Edel Tully, precious metals strategist at UBS in London, even went so far as to lament this week that gold was in a “stupor”, remarking that “gold price action has become stale.”
What accounts for the metal’s recent refusal to rise or fall decisively?
Gold has conventionally been seen as a hedge against inflation or economic crises — and most of all, economic crises rooted in inflation. It was one of these — caused by the second oil crisis — that accounted for its abrupt rise in 1980 to a peak that has still, in real terms, never been equalled.
Beset by low inflation and a lack of economic catastrophes in the developed world during the 1990s and early 2000s — in relative terms, at least — the price of gold remained essentially flat in nominal terms. In real terms, it fell sharply.
A common explanation for the change in recent years from a stable price to a rapid rise has been the permanent air of crisis caused by the credit crunch. Moreover, although inflation has not run out of control in developed economies, quantitative easing (QE) by the Federal Reserve has kept alive the fear that it could.
Up to a point this explanation tallies with gold’s price behavior. Its value soared in July and August 2011, as the euro zone debt crisis began. The price fell sharply in early April, at the same time as the prospect diminished of a third round of quantitative easing in the U.S. However, hopes have not completely died that the Fed will resort to QE, and fears of another euro zone crisis have not been laid to rest. Faced with such an even balance of risks and possibilities, the gold market may simply be treading water while it makes up its mind which way to head.
However, neither expectations of inflation nor changes in the relative sense of crisis provide a completely convincing rationale for gold’s recent performance.
A better explanation may be that the fundamentals of the gold market are shifting, to the point where they are based as much on India and China as on concerns of catastrophe and of unbridled consumer price increases.
The gold price started to rise rapidly a few years before the credit crunch — beginning the ascent in the mid-2000s, as Indian gross domestic product (GDP) growth reached a peak of 10 percent according to some estimates, and China recorded double-digit percentage increases for several successive years.
Income growth in these two new industrial behemoths has greatly supported gold demand.
India is the world’s biggest gold buyer, prompting analysts into minute dissections of trends in consumption during the peak buying period — the Indian wedding season, which runs from October to February.
However, the World Gold Council, the industry trade body, predicts that China will this year overtake India as the biggest consumer of the metal.

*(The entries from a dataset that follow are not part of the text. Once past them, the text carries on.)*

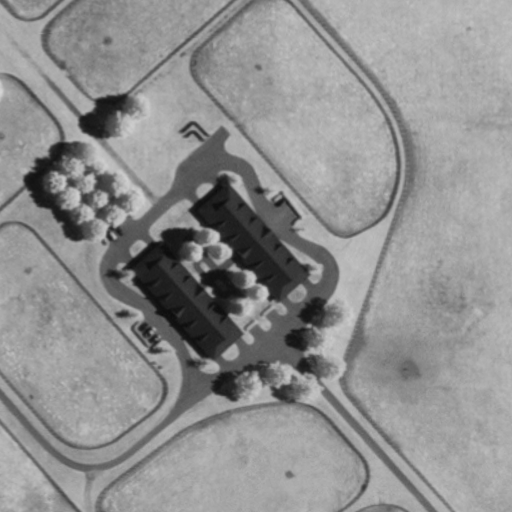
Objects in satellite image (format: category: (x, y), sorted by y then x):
road: (192, 173)
road: (226, 377)
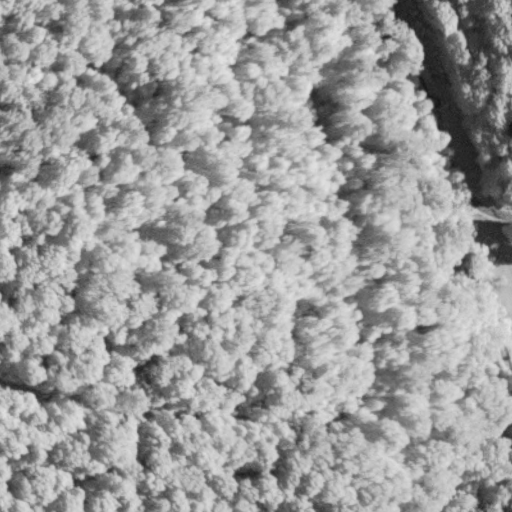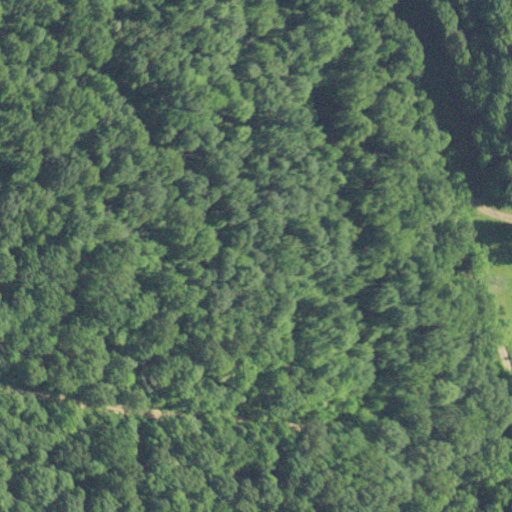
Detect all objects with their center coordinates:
road: (419, 98)
road: (484, 210)
road: (482, 310)
road: (482, 459)
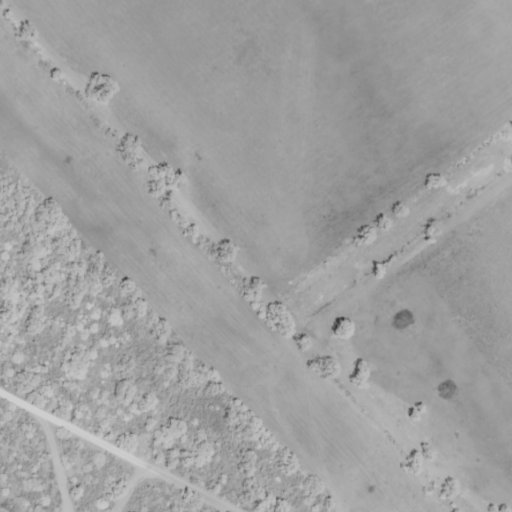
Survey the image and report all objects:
road: (119, 449)
road: (53, 459)
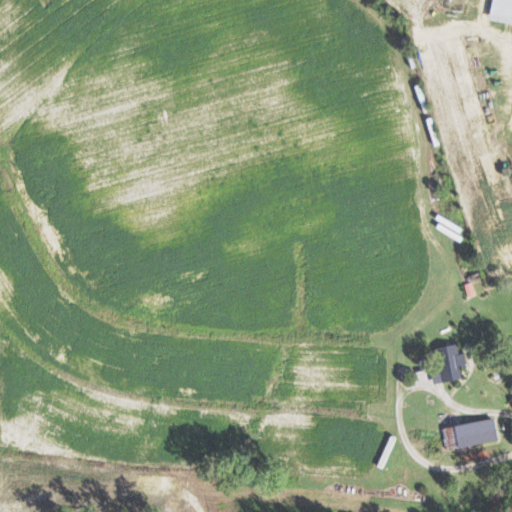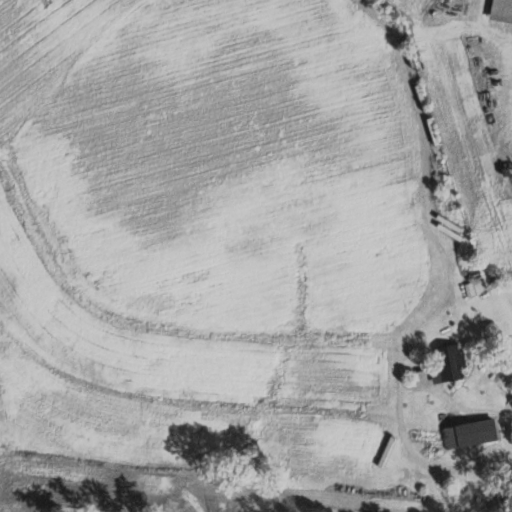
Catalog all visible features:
building: (503, 10)
building: (471, 289)
building: (453, 365)
road: (397, 415)
building: (474, 434)
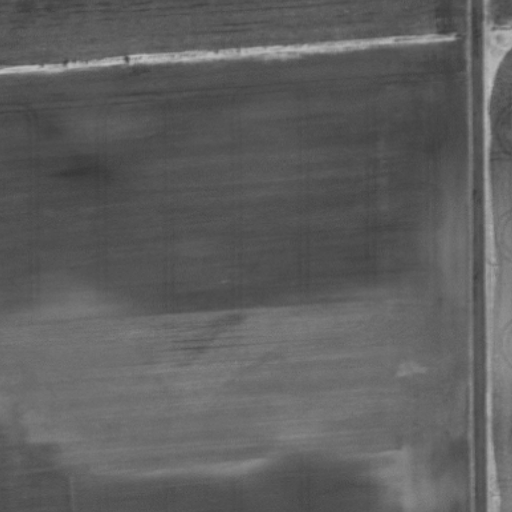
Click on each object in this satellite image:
road: (479, 256)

Gold’s luster has been boosted by a lack of domestic alternatives: There are restrictions on property investment, and real interest rates are negative.

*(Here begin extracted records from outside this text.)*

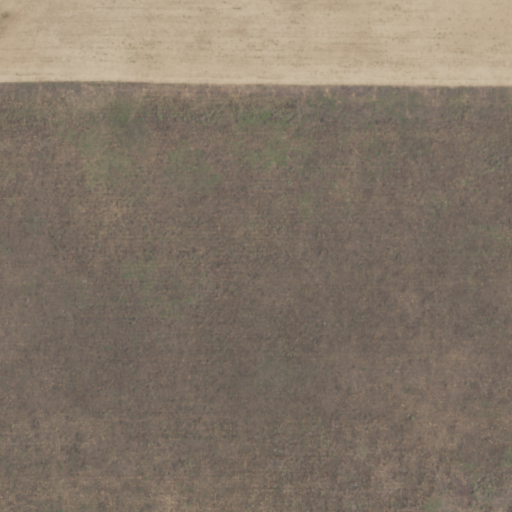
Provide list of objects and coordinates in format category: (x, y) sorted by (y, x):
crop: (255, 255)
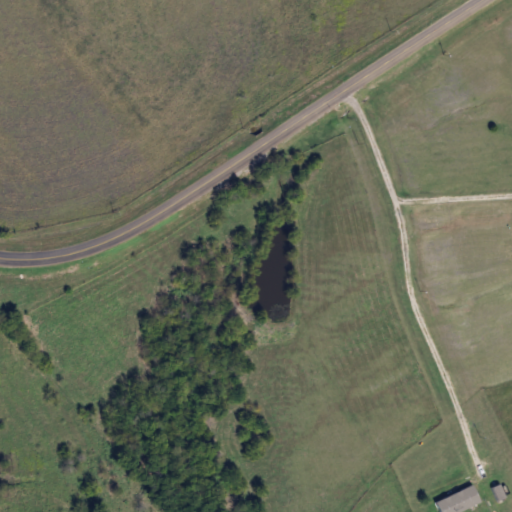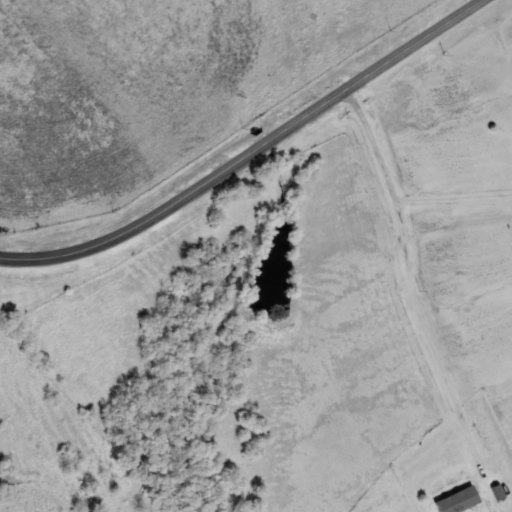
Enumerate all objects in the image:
road: (248, 152)
road: (456, 197)
road: (412, 273)
building: (495, 492)
building: (496, 493)
building: (455, 500)
building: (456, 501)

Trends in India, China and other emerging markets may provide an explanation not just for longer-term trends in gold, but for recent performance too. The Indian economy was hit hard by the late 2011 euro zone crisis, which damaged GDP growth. This depressed the rupee — curtailing Indian consumers’ ability to buy gold. With prospects so poor for the world’s largest gold buyer, it is hard for the metal to return to September’s record nominal high.

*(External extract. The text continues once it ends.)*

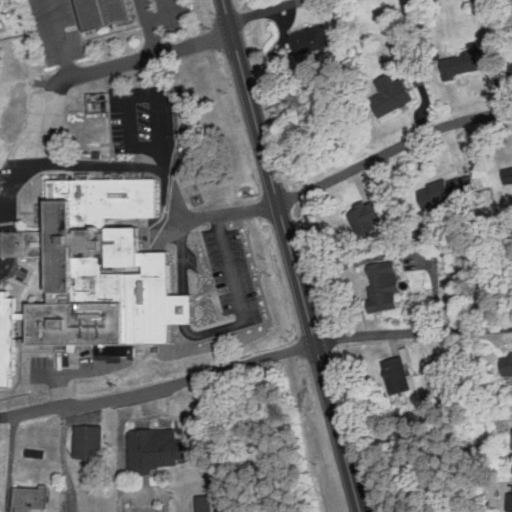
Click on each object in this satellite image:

On the other hand, traders have noticed the existence of an increasingly firm floor as the price of gold falls nearer to $1,600. Many credit this to the appetite among emerging nations’ central banks, anxious to expand their gold reserves, for buying large quantities on dips. They purchased heavily in response to the price fall that ran from the end of February to early March, for example. Analysts say that the Chinese central bank, in particular, is likely to provide support to the gold market. Only 1.8 percent of its reserves are in the metal, according to the World Gold Council — but analysts say it is keen to increase this portion, largely to reduce dependence on its huge dollar reserves. Gold is still the only real global currency aside from the greenback — leaving China with little choice if it wants to diversify.
Some analysts see gold as a good investment play on India. Given the important role played in the gold market by the growing Chinese economy, it is not, perhaps, surprising that some hedge fund managers have started to argue that an investment in gold could also be a good play on China — particularly since many are wary of entering the unusually mercurial Chinese stock market. New cultural habits are reinforcing this argument: Many people are these days giving gold as a Chinese New Year present, rather than the traditional cash in an envelope.
Thousands of years after gold was first used as a store of value, it is still finding new niches.